■ **Work required**
Transcribe the part of the passage on Elisha and tefillin that begins at the words "He would wear" and stops after "the rabbinic literature.".

Elisha Wore Tefillin After Illness and an Angel Shielded Its Eyes
Rabbi Yannai wore tefillin three afternoons after illness. The rabbis traced the custom to Elisha, whose head shone so bright the angels had to look away.
Table of Contents
The Rule About Illness and Tefillin
There is a rule about illness and tefillin. When a person is sick, he is exempt. The body's energy goes toward healing and the spiritual practice waits. Less settled, and more interesting to the rabbis of Midrash Tehillim, is the question of what happens in the three days after recovery. The illness is over. The ordinary morning practice resumes. But those three days occupy a specific zone between sickness and full strength, and Rabbi Yannai, a third-century Palestinian amora, had a custom for them.
He would wear his tefillin in the afternoon. Not only in the morning, as the standard practice required, but in the afternoon as well, for three days following an illness. And when the Midrash asked why, the answer led backward through Elisha and through an image of angelic light that has no parallel anywhere else in the rabbinic literature.
A Body as Clean as Elisha's
Mar stated the principle: tefillin require a body as clean as that of Elisha the prophet. Elisha was known, in the tradition, for extraordinary physical discipline and spiritual intensity. The standard for wearing tefillin is not merely washing hands and dressing properly. It is a specific kind of bodily presence, a readiness in the flesh, that Elisha embodied so completely that he became the reference point. A body recovering from illness is working back toward that standard. The three afternoon days of extra wearing are the acknowledgment of that process.

■ **Stored entries**

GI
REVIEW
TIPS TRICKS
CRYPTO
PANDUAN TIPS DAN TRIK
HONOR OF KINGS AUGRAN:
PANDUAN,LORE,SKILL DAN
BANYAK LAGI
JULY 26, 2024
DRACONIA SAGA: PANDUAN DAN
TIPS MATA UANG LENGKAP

■ **Result below**
He would wear his tefillin in the afternoon. Not only in the morning, as the standard practice required, but in the afternoon as well, for three days following an illness. And when the Midrash asked why, the answer led backward through Elisha and through an image of angelic light that has no parallel anywhere else in the rabbinic literature.